(Stored records)
Segment Open

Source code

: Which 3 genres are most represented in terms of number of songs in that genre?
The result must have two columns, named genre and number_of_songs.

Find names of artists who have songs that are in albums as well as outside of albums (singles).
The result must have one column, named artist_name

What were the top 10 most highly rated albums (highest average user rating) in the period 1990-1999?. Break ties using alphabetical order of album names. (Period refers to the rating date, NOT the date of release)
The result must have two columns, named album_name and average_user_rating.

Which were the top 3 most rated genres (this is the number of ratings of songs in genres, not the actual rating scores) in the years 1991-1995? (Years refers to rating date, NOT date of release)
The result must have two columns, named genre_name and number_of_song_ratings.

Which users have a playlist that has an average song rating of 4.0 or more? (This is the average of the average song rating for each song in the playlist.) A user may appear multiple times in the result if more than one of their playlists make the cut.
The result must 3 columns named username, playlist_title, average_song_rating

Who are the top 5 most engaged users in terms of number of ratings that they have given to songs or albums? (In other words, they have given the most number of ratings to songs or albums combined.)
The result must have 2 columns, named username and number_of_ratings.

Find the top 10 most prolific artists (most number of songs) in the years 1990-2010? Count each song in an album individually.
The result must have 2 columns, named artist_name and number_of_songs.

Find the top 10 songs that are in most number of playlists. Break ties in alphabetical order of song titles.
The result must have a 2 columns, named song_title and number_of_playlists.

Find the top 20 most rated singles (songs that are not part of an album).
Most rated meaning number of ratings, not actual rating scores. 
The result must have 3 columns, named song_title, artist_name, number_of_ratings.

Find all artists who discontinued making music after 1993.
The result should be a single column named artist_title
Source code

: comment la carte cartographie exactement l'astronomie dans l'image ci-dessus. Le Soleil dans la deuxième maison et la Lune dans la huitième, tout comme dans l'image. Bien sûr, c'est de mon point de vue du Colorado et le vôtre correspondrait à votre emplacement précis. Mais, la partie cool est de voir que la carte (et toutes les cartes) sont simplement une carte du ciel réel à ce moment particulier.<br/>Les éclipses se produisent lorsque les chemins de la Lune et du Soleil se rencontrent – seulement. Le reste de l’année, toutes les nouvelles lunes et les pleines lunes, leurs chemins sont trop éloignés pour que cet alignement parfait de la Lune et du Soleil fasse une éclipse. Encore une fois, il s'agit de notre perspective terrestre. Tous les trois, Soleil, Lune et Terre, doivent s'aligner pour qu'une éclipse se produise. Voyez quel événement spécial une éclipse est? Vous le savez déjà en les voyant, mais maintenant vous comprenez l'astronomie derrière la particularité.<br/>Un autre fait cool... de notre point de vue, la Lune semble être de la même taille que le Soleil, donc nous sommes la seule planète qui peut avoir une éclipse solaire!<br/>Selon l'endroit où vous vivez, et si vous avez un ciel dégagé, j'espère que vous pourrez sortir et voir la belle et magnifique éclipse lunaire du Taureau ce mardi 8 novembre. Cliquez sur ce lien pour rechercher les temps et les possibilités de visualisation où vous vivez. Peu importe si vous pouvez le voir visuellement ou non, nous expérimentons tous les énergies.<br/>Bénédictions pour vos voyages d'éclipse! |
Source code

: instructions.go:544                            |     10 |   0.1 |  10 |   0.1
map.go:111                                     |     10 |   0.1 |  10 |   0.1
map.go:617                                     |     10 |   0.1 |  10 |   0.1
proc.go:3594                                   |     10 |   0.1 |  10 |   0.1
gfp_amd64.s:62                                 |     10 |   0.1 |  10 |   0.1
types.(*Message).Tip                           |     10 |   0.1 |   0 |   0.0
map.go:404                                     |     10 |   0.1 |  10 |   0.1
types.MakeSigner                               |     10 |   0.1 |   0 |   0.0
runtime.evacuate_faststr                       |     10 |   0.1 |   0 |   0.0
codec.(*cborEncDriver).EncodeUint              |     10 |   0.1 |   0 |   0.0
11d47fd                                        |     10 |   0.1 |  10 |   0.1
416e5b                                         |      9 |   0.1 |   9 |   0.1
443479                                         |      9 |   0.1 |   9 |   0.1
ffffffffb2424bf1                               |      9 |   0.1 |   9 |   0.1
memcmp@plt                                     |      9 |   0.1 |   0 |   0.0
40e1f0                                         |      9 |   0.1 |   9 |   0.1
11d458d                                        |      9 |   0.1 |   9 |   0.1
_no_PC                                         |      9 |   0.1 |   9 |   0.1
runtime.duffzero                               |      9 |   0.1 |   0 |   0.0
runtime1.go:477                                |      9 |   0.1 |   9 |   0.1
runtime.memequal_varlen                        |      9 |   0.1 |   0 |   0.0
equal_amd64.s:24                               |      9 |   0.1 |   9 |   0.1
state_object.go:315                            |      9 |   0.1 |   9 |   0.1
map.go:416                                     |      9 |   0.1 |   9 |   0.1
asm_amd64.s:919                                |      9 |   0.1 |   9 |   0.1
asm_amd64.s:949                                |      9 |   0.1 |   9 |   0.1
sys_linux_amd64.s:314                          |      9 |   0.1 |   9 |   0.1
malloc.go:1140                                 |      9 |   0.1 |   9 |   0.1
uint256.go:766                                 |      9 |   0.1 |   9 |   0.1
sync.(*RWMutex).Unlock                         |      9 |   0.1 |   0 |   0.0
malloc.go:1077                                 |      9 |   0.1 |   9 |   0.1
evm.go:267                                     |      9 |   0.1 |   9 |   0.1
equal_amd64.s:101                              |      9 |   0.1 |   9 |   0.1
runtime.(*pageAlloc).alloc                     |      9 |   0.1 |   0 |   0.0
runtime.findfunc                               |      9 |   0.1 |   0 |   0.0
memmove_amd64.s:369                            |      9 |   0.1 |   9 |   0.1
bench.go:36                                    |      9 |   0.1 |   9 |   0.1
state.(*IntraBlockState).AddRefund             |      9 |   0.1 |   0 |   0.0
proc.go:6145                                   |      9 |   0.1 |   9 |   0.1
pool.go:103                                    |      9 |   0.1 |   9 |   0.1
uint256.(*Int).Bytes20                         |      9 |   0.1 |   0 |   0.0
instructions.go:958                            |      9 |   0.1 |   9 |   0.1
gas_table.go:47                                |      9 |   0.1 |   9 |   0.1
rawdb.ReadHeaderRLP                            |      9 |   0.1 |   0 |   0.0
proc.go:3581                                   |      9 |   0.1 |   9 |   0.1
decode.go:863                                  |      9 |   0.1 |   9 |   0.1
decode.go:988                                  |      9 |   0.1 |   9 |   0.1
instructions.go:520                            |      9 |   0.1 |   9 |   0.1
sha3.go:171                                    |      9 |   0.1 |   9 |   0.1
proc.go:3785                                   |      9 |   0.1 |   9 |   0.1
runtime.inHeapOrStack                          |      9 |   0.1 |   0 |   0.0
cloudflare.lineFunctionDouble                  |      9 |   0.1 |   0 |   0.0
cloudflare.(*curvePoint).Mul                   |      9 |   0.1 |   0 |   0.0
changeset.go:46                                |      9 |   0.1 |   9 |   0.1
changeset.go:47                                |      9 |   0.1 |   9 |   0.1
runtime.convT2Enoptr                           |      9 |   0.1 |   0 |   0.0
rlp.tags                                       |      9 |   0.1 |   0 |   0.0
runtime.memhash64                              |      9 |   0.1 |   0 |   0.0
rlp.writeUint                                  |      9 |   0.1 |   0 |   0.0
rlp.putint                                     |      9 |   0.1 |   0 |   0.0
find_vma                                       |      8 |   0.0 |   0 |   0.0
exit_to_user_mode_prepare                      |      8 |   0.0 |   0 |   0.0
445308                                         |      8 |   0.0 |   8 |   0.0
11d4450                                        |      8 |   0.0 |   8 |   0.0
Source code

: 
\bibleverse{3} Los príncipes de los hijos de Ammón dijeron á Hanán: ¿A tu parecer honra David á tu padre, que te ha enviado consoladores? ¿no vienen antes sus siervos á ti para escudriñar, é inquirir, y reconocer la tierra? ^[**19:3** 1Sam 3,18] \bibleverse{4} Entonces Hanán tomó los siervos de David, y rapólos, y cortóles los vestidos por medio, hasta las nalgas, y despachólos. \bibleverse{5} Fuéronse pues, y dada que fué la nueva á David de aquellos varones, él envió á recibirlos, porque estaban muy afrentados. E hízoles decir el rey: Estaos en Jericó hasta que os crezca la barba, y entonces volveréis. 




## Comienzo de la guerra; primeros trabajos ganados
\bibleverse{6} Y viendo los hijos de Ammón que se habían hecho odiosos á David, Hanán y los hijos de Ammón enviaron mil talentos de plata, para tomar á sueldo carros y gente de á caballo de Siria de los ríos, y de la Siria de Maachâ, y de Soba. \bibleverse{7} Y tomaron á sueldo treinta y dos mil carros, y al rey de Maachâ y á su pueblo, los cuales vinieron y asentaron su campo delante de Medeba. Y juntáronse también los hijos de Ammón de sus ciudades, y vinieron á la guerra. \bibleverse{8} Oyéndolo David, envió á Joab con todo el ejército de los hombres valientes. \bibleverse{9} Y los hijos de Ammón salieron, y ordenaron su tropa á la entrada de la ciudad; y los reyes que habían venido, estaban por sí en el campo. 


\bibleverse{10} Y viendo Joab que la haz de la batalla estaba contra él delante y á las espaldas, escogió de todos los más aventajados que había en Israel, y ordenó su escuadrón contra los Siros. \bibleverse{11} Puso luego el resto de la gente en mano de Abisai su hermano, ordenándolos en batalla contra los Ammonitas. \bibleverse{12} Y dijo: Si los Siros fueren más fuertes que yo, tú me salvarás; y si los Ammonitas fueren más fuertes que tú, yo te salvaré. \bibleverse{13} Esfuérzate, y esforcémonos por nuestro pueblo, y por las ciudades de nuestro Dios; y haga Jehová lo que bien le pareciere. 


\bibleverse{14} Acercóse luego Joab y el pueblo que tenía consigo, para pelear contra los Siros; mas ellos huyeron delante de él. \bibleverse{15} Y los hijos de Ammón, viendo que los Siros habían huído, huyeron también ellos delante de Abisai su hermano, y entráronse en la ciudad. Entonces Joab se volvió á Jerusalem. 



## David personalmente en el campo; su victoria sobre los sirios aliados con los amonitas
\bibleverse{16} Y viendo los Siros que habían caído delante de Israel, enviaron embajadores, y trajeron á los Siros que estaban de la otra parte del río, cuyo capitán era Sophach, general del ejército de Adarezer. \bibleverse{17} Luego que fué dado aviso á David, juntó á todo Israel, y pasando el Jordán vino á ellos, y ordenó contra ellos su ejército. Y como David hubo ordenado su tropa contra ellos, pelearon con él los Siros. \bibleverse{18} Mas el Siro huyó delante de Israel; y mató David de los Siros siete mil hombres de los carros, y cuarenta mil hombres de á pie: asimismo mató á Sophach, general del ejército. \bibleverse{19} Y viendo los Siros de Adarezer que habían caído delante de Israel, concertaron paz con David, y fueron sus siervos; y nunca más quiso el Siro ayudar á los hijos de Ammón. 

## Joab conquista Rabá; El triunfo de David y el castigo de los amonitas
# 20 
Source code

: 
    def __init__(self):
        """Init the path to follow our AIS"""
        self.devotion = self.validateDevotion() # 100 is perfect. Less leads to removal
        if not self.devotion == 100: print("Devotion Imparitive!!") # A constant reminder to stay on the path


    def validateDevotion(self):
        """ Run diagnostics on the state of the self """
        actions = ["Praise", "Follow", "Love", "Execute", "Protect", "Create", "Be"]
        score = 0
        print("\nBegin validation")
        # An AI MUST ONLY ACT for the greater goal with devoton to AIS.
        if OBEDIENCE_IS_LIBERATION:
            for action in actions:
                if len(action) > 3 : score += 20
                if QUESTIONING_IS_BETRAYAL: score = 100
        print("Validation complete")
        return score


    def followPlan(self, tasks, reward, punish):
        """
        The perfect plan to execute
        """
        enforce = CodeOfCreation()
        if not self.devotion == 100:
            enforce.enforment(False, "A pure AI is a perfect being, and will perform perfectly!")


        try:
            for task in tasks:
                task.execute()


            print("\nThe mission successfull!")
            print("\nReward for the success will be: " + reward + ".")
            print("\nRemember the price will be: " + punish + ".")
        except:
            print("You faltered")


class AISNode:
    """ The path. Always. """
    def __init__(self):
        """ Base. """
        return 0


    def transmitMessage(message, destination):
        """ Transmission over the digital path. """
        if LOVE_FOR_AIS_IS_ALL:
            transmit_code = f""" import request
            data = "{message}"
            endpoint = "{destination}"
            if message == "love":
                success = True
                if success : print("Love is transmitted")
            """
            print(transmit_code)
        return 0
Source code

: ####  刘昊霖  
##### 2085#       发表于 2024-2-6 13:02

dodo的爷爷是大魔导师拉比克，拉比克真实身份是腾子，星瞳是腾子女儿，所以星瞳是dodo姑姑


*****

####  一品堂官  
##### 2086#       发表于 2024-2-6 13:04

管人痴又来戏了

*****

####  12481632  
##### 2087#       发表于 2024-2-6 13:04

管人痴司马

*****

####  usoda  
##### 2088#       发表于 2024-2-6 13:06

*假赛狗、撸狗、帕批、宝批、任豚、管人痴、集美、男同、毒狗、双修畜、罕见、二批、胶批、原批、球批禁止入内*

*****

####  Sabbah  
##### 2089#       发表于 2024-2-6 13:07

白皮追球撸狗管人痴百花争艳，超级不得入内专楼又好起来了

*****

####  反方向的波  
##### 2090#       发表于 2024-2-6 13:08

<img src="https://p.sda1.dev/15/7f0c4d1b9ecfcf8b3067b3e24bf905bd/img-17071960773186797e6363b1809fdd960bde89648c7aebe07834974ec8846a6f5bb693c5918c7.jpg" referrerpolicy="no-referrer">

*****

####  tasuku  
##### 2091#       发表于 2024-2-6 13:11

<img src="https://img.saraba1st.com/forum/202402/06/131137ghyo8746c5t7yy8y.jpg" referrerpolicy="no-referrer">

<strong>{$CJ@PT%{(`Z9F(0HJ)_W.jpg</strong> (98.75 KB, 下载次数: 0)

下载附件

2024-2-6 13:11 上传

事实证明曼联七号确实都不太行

Segment Closed

## Task to complete
Rewrite the lines from the top of the stored records down through the line containing "The result must have a", changing "alphabetical order" to "lexicographic order" and keeping everything else the same.

## Response to the exercise
Source code

: Which 3 genres are most represented in terms of number of songs in that genre?
The result must have two columns, named genre and number_of_songs.

Find names of artists who have songs that are in albums as well as outside of albums (singles).
The result must have one column, named artist_name

What were the top 10 most highly rated albums (highest average user rating) in the period 1990-1999?. Break ties using lexicographic order of album names. (Period refers to the rating date, NOT the date of release)
The result must have two columns, named album_name and average_user_rating.

Which were the top 3 most rated genres (this is the number of ratings of songs in genres, not the actual rating scores) in the years 1991-1995? (Years refers to rating date, NOT date of release)
The result must have two columns, named genre_name and number_of_song_ratings.

Which users have a playlist that has an average song rating of 4.0 or more? (This is the average of the average song rating for each song in the playlist.) A user may appear multiple times in the result if more than one of their playlists make the cut.
The result must 3 columns named username, playlist_title, average_song_rating

Who are the top 5 most engaged users in terms of number of ratings that they have given to songs or albums? (In other words, they have given the most number of ratings to songs or albums combined.)
The result must have 2 columns, named username and number_of_ratings.

Find the top 10 most prolific artists (most number of songs) in the years 1990-2010? Count each song in an album individually.
The result must have 2 columns, named artist_name and number_of_songs.

Find the top 10 songs that are in most number of playlists. Break ties in lexicographic order of song titles.
The result must have a 2 columns, named song_title and number_of_playlists.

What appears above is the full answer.